In vielen Betrieben ersetzt mittlerweile ein laminiertes Kärtchen mit QR-Code die Speisekarte. Gäste scannen den Code mit ihrem Smartphone und erhalten so Einblick ins Menü, in der analogen Variante kommt eine laminierte, leicht zu reinigende Menükarte oder die Wegwerfversion aus Papier zum Einsatz. QR-Code-Lösungen, wie sie etwa die Kommunikationsagentur Voima mit dem Online-Service «ping! Gästekontakt» anbietet, gibt es mittlerweile auch für die Erfassung der Gästedaten. Seit vergangener Woche ist klar, dass es Gästen freisteht, ob sie ihre Koordinaten im Restaurant hinterlegen wollen oder nicht. «Üblicherweise sind diese Angaben im Reservationssystem gespeichert», sagt Weber von den Péclard-Betrieben, «das Thema betrifft also eher Gäste, die spontan kommen. Denen einen Bleistift und ein Blatt Papier auf den Tisch zu legen und die Unterlagen für 14 Tage aufzubewahren, ist kein Wahnsinnsaufwand.»
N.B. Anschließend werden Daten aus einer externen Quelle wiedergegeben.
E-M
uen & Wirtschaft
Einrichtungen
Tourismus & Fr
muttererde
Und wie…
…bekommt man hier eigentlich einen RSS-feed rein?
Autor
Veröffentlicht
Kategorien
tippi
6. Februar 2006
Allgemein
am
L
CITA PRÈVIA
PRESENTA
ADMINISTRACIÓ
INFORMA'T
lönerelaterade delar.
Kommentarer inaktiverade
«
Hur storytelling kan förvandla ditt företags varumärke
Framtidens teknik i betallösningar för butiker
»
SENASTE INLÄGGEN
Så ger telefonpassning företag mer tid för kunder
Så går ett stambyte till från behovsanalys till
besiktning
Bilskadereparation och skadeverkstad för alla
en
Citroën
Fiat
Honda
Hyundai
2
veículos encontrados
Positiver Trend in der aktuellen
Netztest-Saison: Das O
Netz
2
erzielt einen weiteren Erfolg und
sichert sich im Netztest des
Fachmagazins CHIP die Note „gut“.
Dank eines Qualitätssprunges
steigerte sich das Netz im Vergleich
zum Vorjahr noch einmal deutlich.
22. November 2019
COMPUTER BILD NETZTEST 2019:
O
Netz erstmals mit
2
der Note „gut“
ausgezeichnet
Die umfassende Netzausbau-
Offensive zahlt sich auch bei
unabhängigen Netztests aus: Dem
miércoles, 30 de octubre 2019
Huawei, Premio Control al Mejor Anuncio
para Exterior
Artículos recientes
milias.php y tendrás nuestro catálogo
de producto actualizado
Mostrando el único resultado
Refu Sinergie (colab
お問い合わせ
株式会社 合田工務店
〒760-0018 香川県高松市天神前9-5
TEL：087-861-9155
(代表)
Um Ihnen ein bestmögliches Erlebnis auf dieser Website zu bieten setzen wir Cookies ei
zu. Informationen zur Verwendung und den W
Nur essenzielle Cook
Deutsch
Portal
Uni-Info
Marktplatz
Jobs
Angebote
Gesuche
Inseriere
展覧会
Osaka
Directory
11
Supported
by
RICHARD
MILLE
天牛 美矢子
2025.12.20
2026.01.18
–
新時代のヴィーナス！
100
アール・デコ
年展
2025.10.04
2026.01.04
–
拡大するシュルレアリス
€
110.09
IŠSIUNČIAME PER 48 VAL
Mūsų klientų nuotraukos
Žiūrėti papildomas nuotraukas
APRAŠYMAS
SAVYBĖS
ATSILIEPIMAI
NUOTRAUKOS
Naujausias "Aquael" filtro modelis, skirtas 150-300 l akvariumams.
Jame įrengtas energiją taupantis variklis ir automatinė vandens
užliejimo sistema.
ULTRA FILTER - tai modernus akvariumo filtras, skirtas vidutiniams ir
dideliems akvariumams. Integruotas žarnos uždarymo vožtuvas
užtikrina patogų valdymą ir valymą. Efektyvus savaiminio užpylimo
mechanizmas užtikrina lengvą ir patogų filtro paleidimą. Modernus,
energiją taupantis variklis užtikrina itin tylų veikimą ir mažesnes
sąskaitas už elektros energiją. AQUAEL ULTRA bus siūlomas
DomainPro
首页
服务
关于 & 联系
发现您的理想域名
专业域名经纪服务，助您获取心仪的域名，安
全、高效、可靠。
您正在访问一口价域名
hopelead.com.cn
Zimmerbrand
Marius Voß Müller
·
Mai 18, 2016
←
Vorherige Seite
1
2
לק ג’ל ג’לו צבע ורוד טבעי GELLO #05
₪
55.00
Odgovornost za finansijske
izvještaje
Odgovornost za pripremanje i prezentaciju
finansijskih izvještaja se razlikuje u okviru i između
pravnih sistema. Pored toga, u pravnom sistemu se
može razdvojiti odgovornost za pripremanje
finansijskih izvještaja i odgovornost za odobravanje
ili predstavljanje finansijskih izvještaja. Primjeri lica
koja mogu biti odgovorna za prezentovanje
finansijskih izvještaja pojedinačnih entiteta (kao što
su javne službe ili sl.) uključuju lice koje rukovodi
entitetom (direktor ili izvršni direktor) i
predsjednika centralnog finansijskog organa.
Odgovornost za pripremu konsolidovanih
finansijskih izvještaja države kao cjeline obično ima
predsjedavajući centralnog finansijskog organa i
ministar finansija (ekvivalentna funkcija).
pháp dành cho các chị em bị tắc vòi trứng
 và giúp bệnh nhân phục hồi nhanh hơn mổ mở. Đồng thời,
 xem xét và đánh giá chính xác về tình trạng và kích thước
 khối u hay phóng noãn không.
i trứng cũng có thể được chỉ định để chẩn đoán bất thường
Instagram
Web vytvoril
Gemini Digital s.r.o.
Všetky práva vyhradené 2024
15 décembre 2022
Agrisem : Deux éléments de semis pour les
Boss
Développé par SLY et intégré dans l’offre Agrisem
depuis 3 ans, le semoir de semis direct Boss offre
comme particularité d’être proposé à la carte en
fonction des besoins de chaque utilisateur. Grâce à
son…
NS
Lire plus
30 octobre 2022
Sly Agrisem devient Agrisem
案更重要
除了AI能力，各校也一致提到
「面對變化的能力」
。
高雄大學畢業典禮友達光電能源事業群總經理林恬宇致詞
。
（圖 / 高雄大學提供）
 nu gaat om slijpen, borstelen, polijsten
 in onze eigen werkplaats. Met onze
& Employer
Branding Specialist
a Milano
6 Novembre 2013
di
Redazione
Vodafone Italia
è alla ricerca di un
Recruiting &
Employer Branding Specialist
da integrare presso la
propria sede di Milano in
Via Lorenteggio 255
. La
Abgeschafft gehöre die Massnahme trotzdem, findet Ernst Bachmann, Präsident des Zürcher Wirteverbands: «In keinem Supermarkt müssen sich Kunden registrieren, warum also im Restaurant, wo wir erst noch besser darauf achten, dass die Leute den Mindestabstand einhalten?» Diesen gilt es zu reduzieren, wenn es nach Bachmann geht: «Ein Meter würde reichen, alles andere ist für kleine Betriebe unrealistisch». Bachmann selbst verfügt im Restaurant Muggenbühl über genügend Platz, Tische versetzt anzuordnen. Die Maske haben er und sein Team sich zur Pflicht gemacht – auch im Service. «Die Gäste schätzen das», sagt Bachmann. Und lacht: «Ich wirte jetzt seit über 50 Jahren, ein solches Szenario hätte ich mir nicht im Traum ausgemalt. Es ist eine beachtliche Umstellung, aber die packen wir schon.» Das gelte übrigens für die meisten seiner Branchenkollegen, ist Bachmann überzeugt: «Das Umfeld ist schwierig, aber insgesamt überwiegt der Optimismus. Das spüre ich deutlich.»